The Institution for Supply Management (ISM) Manufacturing Index (PMI) continued to show extraordinary strength with a reading of 59.1% in January. Worth noting, with the employment index pulling the headline reading down slightly, the concern for overheating is real.
New orders continued to rage on at 65.4%, though that’s a decrease of 2% from the seasonally adjusted December reading of 67.4%. The Production Index registered 64.5%, a 0.7% decline from the seasonally adjusted reading of 65.2% the month prior.
The Employment Index registered 54.2%, a notable decline of 3.9% from the seasonally adjusted December reading of 58.1%. That could signal that the sample of manufacturers are having a hard time finding enough people to keep up production.

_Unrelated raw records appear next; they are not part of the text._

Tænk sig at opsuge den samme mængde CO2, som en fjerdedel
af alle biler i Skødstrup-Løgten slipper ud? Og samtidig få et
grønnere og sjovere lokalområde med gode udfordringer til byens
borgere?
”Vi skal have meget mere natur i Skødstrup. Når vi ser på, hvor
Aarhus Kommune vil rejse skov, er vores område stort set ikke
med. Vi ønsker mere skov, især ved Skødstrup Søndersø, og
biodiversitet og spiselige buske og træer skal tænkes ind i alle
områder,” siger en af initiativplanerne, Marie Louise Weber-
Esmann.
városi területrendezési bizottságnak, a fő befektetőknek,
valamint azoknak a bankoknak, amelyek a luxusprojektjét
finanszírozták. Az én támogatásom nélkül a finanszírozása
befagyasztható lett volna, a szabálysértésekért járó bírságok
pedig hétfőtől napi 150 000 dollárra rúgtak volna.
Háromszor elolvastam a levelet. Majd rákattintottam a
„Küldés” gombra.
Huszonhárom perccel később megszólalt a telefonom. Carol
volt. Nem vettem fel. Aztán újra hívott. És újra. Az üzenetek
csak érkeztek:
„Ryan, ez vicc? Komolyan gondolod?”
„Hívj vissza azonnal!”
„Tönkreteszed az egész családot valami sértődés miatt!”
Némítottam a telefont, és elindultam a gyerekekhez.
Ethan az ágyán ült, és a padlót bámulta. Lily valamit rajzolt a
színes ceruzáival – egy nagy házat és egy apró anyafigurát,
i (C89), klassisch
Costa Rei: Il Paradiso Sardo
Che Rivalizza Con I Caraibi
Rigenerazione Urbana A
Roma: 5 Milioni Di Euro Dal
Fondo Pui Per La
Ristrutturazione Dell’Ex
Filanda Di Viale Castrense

Of the 18 manufacturing industries, 14 reported growth in January in the following order: Textile Mills; Fabricated Metal Products; Plastics & Rubber Products; Primary Metals; Machinery; Transportation Equipment; Apparel, Leather & Allied Products; Chemical Products; Computer & Electronic Products; Paper Products; Petroleum & Coal Products; Electrical Equipment, Appliances & Components; Miscellaneous Manufacturing; and Food, Beverage & Tobacco Products.
Four industries reported contraction during the period: Printing & Related Support Activities; Wood Products; Furniture & Related Products; and Nonmetallic Mineral Products.
“Comments from the panel reflect expanding business conditions, with new orders and production maintaining high levels of expansion; employment expanding at a slower rate; order backlogs expanding at a faster rate; and export orders and imports continuing to grow faster in January,” Timothy R. Fiore, Chair of the ISM Manufacturing Business Survey Committee said.
“Supplier deliveries continued to slow (improving) at a faster rate,” he added. “Price increases occurred across all industry sectors.”